No Filipino cited in book on world pianists/ The Mangyan exhibit

US pianist, teacher, writer David Dubal has come out with his revised and expanded book "The Art of the Piano" (third edition, 2004), which includes pianists from all over the world, from earliest times to the present. However, there is not a single Filipino mentioned or cited in it!

This despite Dubal’s pointing out in the introduction that Asian pianists are filling conservatories and winning competitions. In this regards Cecile Licad won the Leventritt Award at 19; Raul Sunico won in the Viotti Competition in Italy; Reynaldo Reyes placed first in the Marguerite Long Competition while he was in the Paris Conservatory; Rowena Arrieta at 18 was the only Filipino laureate in the 1982 Tchaikovsky Competition in Moscow.

All these pianists certainly deserve inclusion in the book, yet the Baltimore Sun ironically writes: "David Dubal knows more about the piano and its lore than anyone else writing today." Obviously, he knows nothing about Filipino pianists.

To be sure, certain Orientals are in the book, though most with the barest mention: Fou T’song and Lang Lang (Chinese), Yuji Takaheshi, Mitsuko Uchida and Hiroku Nakamura (Japanese), Walid Akid (Lebanese) and Tong-Il Han (Korean) who was first prize winner in the 24th Leventritt Competition, the same tilt in which Licad also won first prize.

In Germany, I heard Martha Agerich perform in 1989 and even then, I would have placed Licad several notches above the Argentinian player – who is in the book!

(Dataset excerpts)
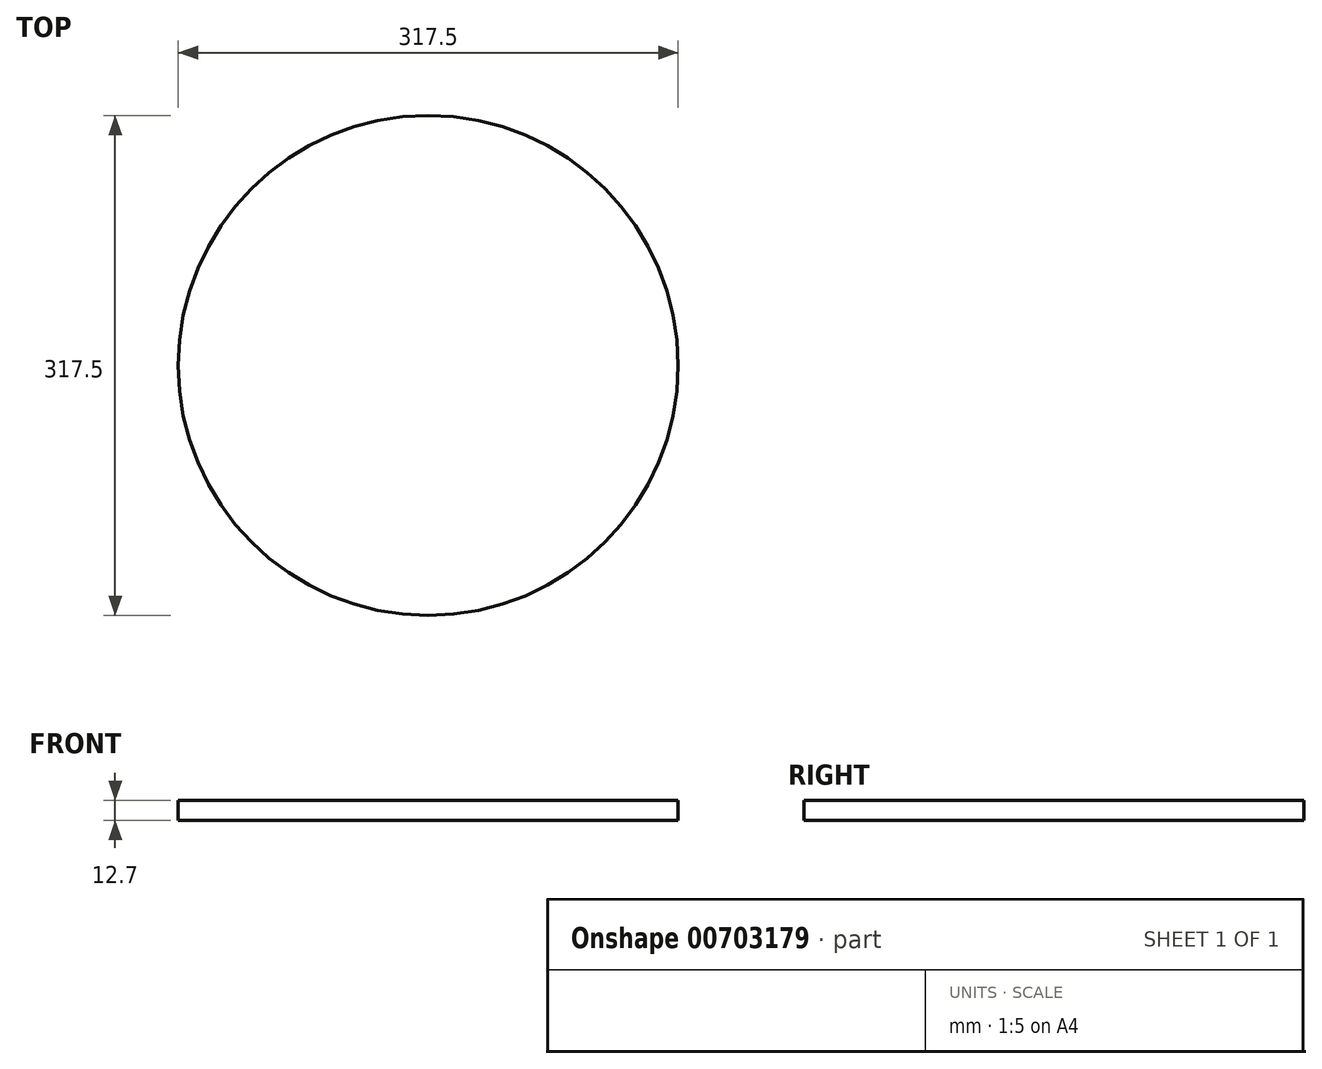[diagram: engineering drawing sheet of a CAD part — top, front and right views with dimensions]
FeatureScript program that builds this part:
annotation { "Feature Type Name" : "Feature", "Feature Type Description" : "" }
export const myFeature = defineFeature(function(context is Context, id is Id, definition is map)
    precondition{}
    {
        {
            var Q0;
            Q0=qCreatedBy(makeId("Top.planeOp"),FACE);
            var sketch = newSketch(context, id + "F0", { "sketchPlane" : qUnion([Q0])});
            skCircle(sketch, "E0", {"center": v(0, 0) * mm, "radius": 158.75 * mm});
            skSolve(sketch);
        }
        {
            var Q0;
            Q0 = qSketchRegion(id + "F0", true);
            extrude(context, id + "F1", {"entities" : qUnion([Q0]), "depth" : 12.7 * mm, "offsetDistance" : 25.4 * mm});
        }
    });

WHAT TO DO:
• A. In the passage about Filipino pianists, replace "Paris Conservatory" with "Paris Conservatoire" and give the text between "This despite Dubal’s" and "Competition in Moscow.", inclusive.
• B. Can you turn every line of the design file listing into a Markdown table with the columns Index and Content, putting the row number in Index and the line in Content? Skip blank lines and leave out the pictures.

OUTPUTS IN ORDER:
• A.
This despite Dubal’s pointing out in the introduction that Asian pianists are filling conservatories and winning competitions. In this regards Cecile Licad won the Leventritt Award at 19; Raul Sunico won in the Viotti Competition in Italy; Reynaldo Reyes placed first in the Marguerite Long Competition while he was in the Paris Conservatoire; Rowena Arrieta at 18 was the only Filipino laureate in the 1982 Tchaikovsky Competition in Moscow.

• B.
| Index | Content |
|---|---|
| 1 | [diagram: engineering drawing sheet of a CAD part — top, front and right views with dimensions] |
| 2 | FeatureScript program that builds this part: |
| 3 | annotation { "Feature Type Name" : "Feature", "Feature Type Description" : "" } |
| 4 | export const myFeature = defineFeature(function(context is Context, id is Id, definition is map) |
| 5 |     precondition{} |
| 6 |     { |
| 7 |         { |
| 8 |             var Q0; |
| 9 |             Q0=qCreatedBy(makeId("Top.planeOp"),FACE); |
| 10 |             var sketch = newSketch(context, id + "F0", { "sketchPlane" : qUnion([Q0])}); |
| 11 |             skCircle(sketch, "E0", {"center": v(0, 0) * mm, "radius": 158.75 * mm}); |
| 12 |             skSolve(sketch); |
| 13 |         } |
| 14 |         { |
| 15 |             var Q0; |
| 16 |             Q0 = qSketchRegion(id + "F0", true); |
| 17 |             extrude(context, id + "F1", {"entities" : qUnion([Q0]), "depth" : 12.7 * mm, "offsetDistance" : 25.4 * mm}); |
| 18 |         } |
| 19 |     }); |